En este artículo sólo vamos a concentrarnos en las empresas que prestan el servicio interno y en dos problemas que evidenciamos a diario, pero que hasta ahora a las autoridades les ha quedado grande controlar.

El primero es la constante invasión de los carriles de la denominada paralela, a la altura de Terreros y el puente de Unisur, aunque en este último es donde la tapa se desborda.

En horas pico fácilmente un pasajero que aborde un colectivo se puede demorar 20 minutos en pasar una sola cuadra, debajo del puente que conecta la estación San Mateo, teniendo en cuenta que debe aguantarse toda clase de gritos, ruido, propaganda barata y un mercado persa de comidas, muy sucio por cierto, ya que las autoridades no han sido capaces de controlar este desorden.

Es inaceptable que los conductores no respeten la fila de quienes se orillan a la derecha a recoger pasajeros, sino que lo hagan en el carril central y hasta en el de la izquierda, tapando totalmente el paso para los que vienen movilizándose por la carrera séptima hacia el centro de la ciudad.

Es un atropello el que los señores conductores de las empresas internas, generalmente, comenten con frecuencia y que se ha venido denunciando desde que se habilitó la estación San Mateo de Transmilenio. Sin embargo, ni la Policía, ni la secretaría de Movilidad ni la de Gobierno han prestado atención y el problema se agudiza con el correr de los días.

La grosería, la patanería, la ignorancia y la falta de cultura ciudadana de los que dicen llamarse conductores se impone y a su antojo hacen esperar a quienes quedan atrás, sin derecho a hacerles el reclamo, so pena de escuchar el nombre de la progenitora una y otra vez. Es increíble que la Policía no asigne un agente en las horas pico para poner en cintura a los groseros, incultos e inhumanos conductores.

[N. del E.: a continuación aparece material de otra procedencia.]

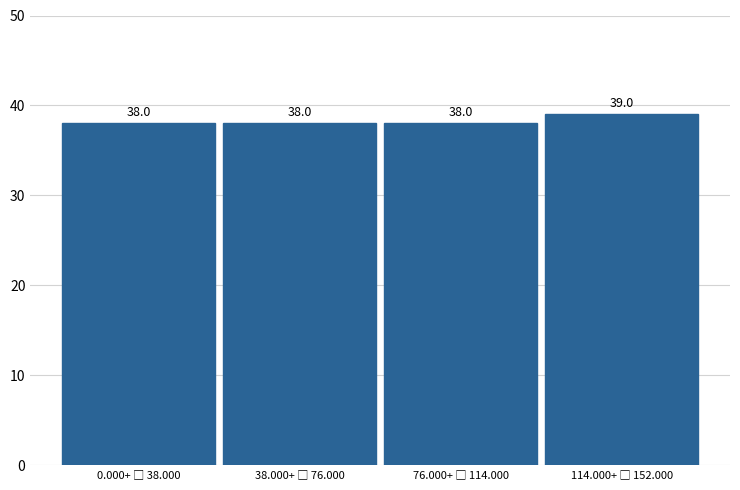

Reading right to left, transcribe all the data shown in this chart.

39	38	38	38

Y claro. Como no hay autoridad, Soacha se ha convertido en la ciudad del desorden, el caos, la desidia y donde es fácil violar cuanta norma exista porque a las autoridades parece que les quedó grande controlar a quienes piensan que pueden hacer lo que les venga en gana.

El segundo problema, que se origina y repercute en lo mismo, es la no utilización de los paraderos y el estacionamiento constante sobre la alameda de la calle 13. “Valiente bobada haber hecho unos paraderos para que no los utilicen”, dicen algunos al observar los constantes trancones y el caos en la movilidad.

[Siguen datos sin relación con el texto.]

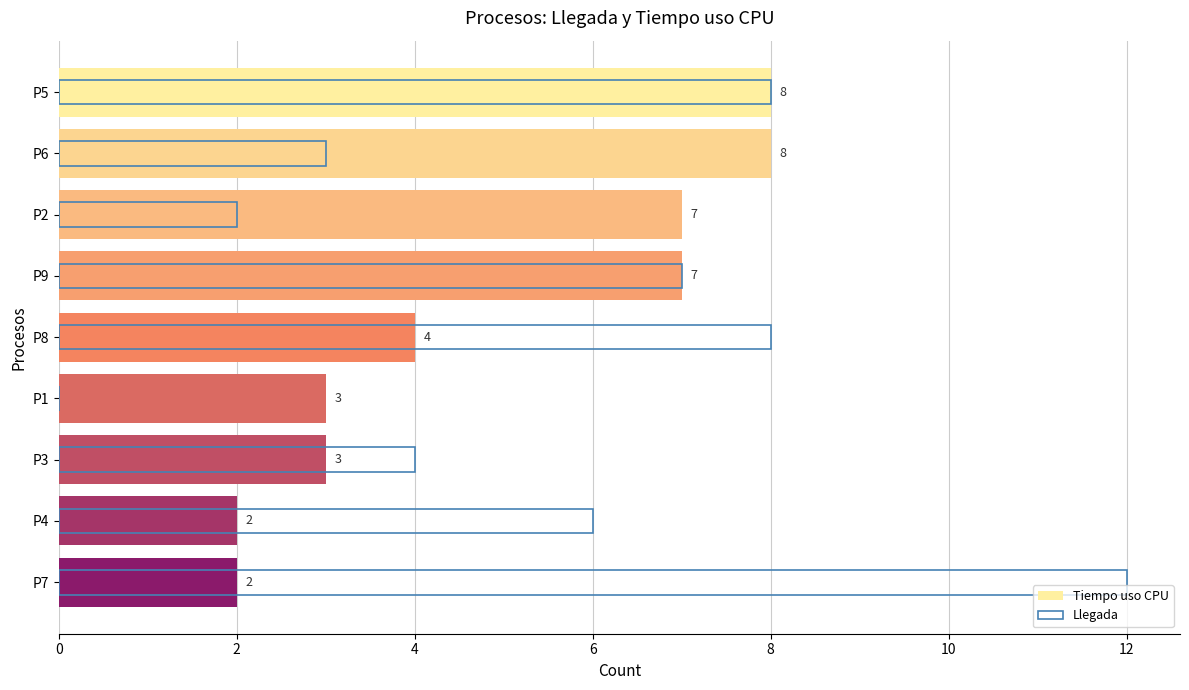

The value of Tiempo uso CPU at P7 is 2. True or false?

True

Es inexplicable que en la plena nariz de las autoridades, los conductores paren en la mitad de la alameda, esperan todo el tiempo que quieran sin dejar pasar a nadie, y ni la Policía ni los funcionarios de la Dirección de Transporte actúan. Sólo miremos cuánta distancia hay entre la carrera octava con calle 13 y la estación de la Policía o las oficinas de la Secretaría de Movilidad. Es cuestión de actuar.

Sin ir tan lejos, el problema se resume en dos aspectos: por un lado Soacha está inundada de conductores ignorantes, maleducados, inhumanos y sin el mínimo grado de cultura ciudadana, problemas que son patrocinados por sus empresas por no clasificar bien al personal, y por el otro, que es más grave aún, hay unas autoridades permisivas, pasivas, irresponsables e irrespetuosas con la ciudadanía por no actuar ni cumplir con su deber.

Como dirían algunos, solo tocará que los soachunos se encomienden a la virgen del Carmen para que les ayude a los conductores a entender que lo que prestan es un servicio público y que se puede trabajar y ganar dinero respetando las normas y contribuyendo a que la ciudad sea más ordenada, llamativa y segura.